Trauma patients were recruited following IRB approval and informed consent. Plasma was obtained at multiple time points and analyzed for the presence of 31 inflammatory mediators in highly-matched sub-cohorts of patients with severe vs. mild/moderate extremity injury, followed by Dynamic Network Analysis (DyNA) as described in the Materials and Methods. (A) Inferred dynamic networks in the mild/moderate group suggested a characteristic, lymphoid-predominant, core inflammatory network of sIL-2Rα, IL-4, IL-13, and IL-17A which contains features of a similar, lymphoid-predominant, core inflammatory network associated with survival in blunt trauma patients up to 7 days post-injury [46]. (B) The severe extremity injury group was characterized by both innate and lymphoid mediators which evolved into increasingly complex networks of 7 day, with the emergence of the pro-inflammatory TNF-α and anti-inflammatory IL-10 at Day 5–7. The prototypical Th1 cytokine IFN-γ did not appear in the inflammation networks of the mild/moderate sub-cohort until days 5–7, whereas it was increasingly connected in the inflammation networks of the severe sub-cohort over 7 days. All original DyNA outputs are included in S1 Fig.
Fig 7
Fig 7. Principal component analysis suggests a differential role for type 2 immune responses in the circulating inflammatory response to extremity injury.
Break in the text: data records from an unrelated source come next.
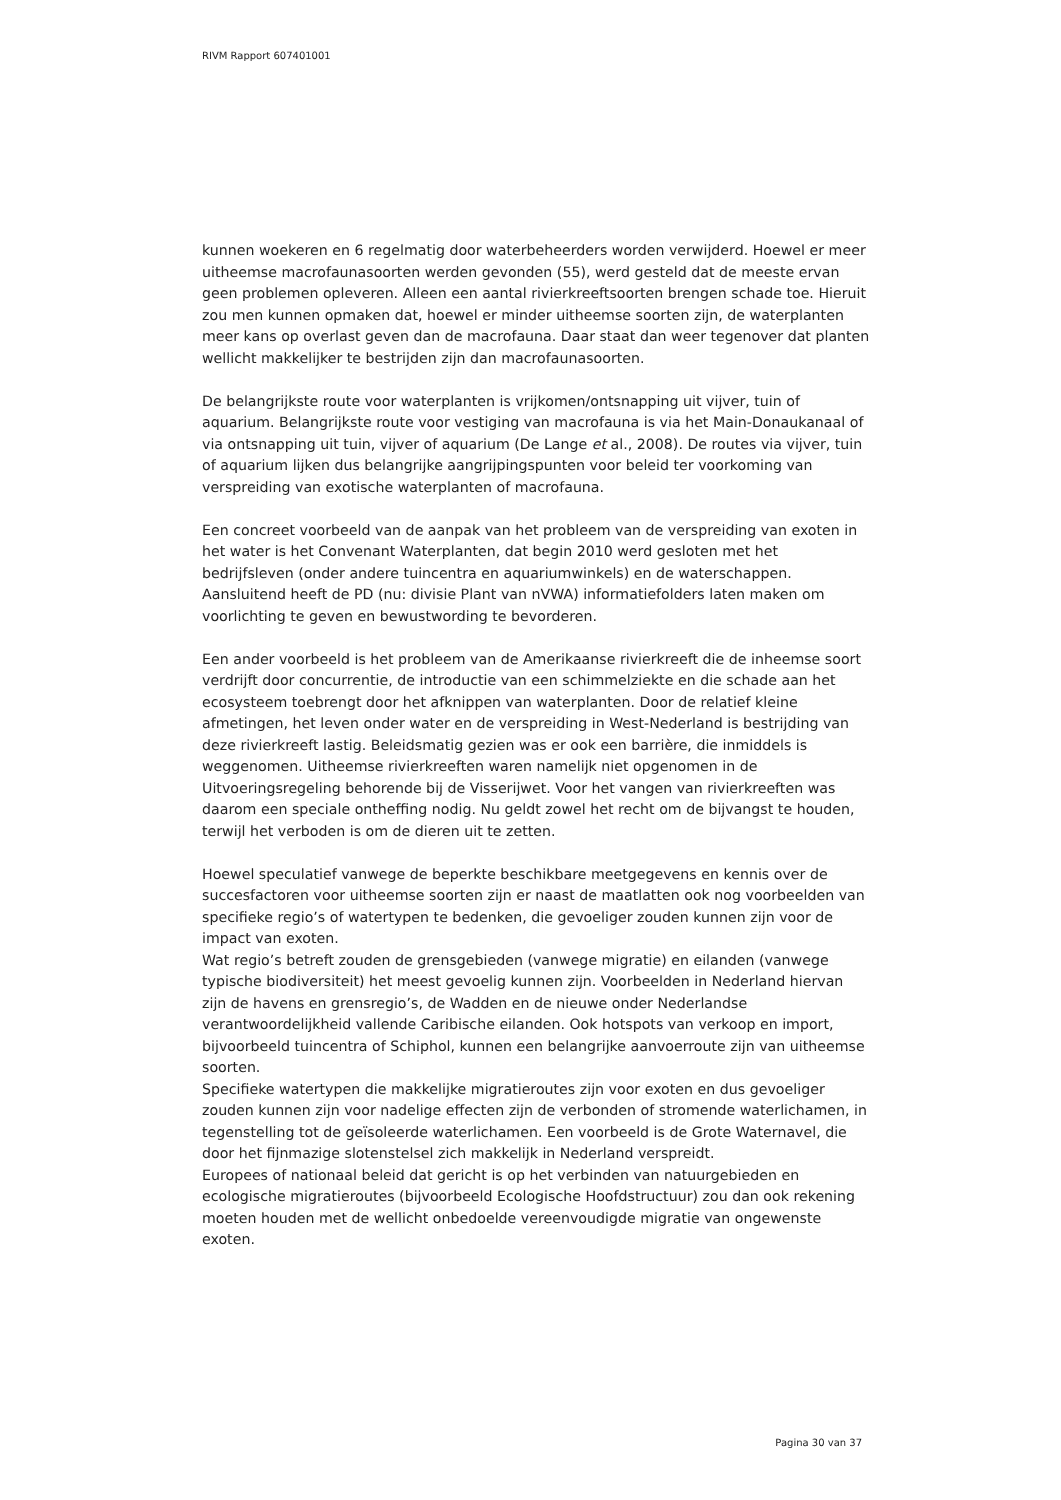RIVM Rapport 607401001
kunnen woekeren en 6 regelmatig door waterbeheerders worden verwijderd. Hoewel er meer uitheemse macrofaunasoorten werden gevonden (55), werd gesteld dat de meeste ervan geen problemen opleveren. Alleen een aantal rivierkreeftsoorten brengen schade toe. Hieruit zou men kunnen opmaken dat, hoewel er minder uitheemse soorten zijn, de waterplanten meer kans op overlast geven dan de macrofauna. Daar staat dan weer tegenover dat planten wellicht makkelijker te bestrijden zijn dan macrofaunasoorten.
De belangrijkste route voor waterplanten is vrijkomen/ontsnapping uit vijver, tuin of aquarium. Belangrijkste route voor vestiging van macrofauna is via het Main-Donaukanaal of via ontsnapping uit tuin, vijver of aquarium (De Lange et al., 2008). De routes via vijver, tuin of aquarium lijken dus belangrijke aangrijpingspunten voor beleid ter voorkoming van verspreiding van exotische waterplanten of macrofauna.
Een concreet voorbeeld van de aanpak van het probleem van de verspreiding van exoten in het water is het Convenant Waterplanten, dat begin 2010 werd gesloten met het bedrijfsleven (onder andere tuincentra en aquariumwinkels) en de waterschappen. Aansluitend heeft de PD (nu: divisie Plant van nVWA) informatiefolders laten maken om voorlichting te geven en bewustwording te bevorderen.
Een ander voorbeeld is het probleem van de Amerikaanse rivierkreeft die de inheemse soort verdrijft door concurrentie, de introductie van een schimmelziekte en die schade aan het ecosysteem toebrengt door het afknippen van waterplanten. Door de relatief kleine afmetingen, het leven onder water en de verspreiding in West-Nederland is bestrijding van deze rivierkreeft lastig. Beleidsmatig gezien was er ook een barrière, die inmiddels is weggenomen. Uitheemse rivierkreeften waren namelijk niet opgenomen in de Uitvoeringsregeling behorende bij de Visserijwet. Voor het vangen van rivierkreeften was daarom een speciale ontheffing nodig. Nu geldt zowel het recht om de bijvangst te houden, terwijl het verboden is om de dieren uit te zetten.
Hoewel speculatief vanwege de beperkte beschikbare meetgegevens en kennis over de succesfactoren voor uitheemse soorten zijn er naast de maatlatten ook nog voorbeelden van specifieke regio’s of watertypen te bedenken, die gevoeliger zouden kunnen zijn voor de impact van exoten.
Wat regio’s betreft zouden de grensgebieden (vanwege migratie) en eilanden (vanwege typische biodiversiteit) het meest gevoelig kunnen zijn. Voorbeelden in Nederland hiervan zijn de havens en grensregio’s, de Wadden en de nieuwe onder Nederlandse verantwoordelijkheid vallende Caribische eilanden. Ook hotspots van verkoop en import, bijvoorbeeld tuincentra of Schiphol, kunnen een belangrijke aanvoerroute zijn van uitheemse soorten.
Specifieke watertypen die makkelijke migratieroutes zijn voor exoten en dus gevoeliger zouden kunnen zijn voor nadelige effecten zijn de verbonden of stromende waterlichamen, in tegenstelling tot de geïsoleerde waterlichamen. Een voorbeeld is de Grote Waternavel, die door het fijnmazige slotenstelsel zich makkelijk in Nederland verspreidt.
Europees of nationaal beleid dat gericht is op het verbinden van natuurgebieden en ecologische migratieroutes (bijvoorbeeld Ecologische Hoofdstructuur) zou dan ook rekening moeten houden met de wellicht onbedoelde vereenvoudigde migratie van ongewenste exoten.
Pagina 30 van 37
Trauma patients were recruited following IRB approval and informed consent. Principal component analysis was carried out using the data from stringently matched sub-cohorts of patients with severe vs. mild/moderate extremity injury as described in the Materials and Methods. Both sub-cohorts shared 4 out of the 5 leading principal components: IL-1β, IL-7, IL-13, and IFN-γ, exhibiting a conserved, core inflammatory signature of extremity fracture and/or polytrauma (A) PCA of the severe injury group exhibited more components than that of the mild/moderate injury group (9 vs. 7, respectively), as well as having a slightly greater overall magnitude (~0.23 vs. 0.20, respectively). The PCA from day 0–7 identified IL-1β and its antagonist IL-1RA as leading principal mediators in the severe extremity injury group but not in the mild/moderate group. (B) The type 2 cytokine IL-4 appeared as the most characteristic principal mediator of the mild/moderate group, in addition to being identified as a key inflammatory mediators identified in the DyNA (see Fig 6A).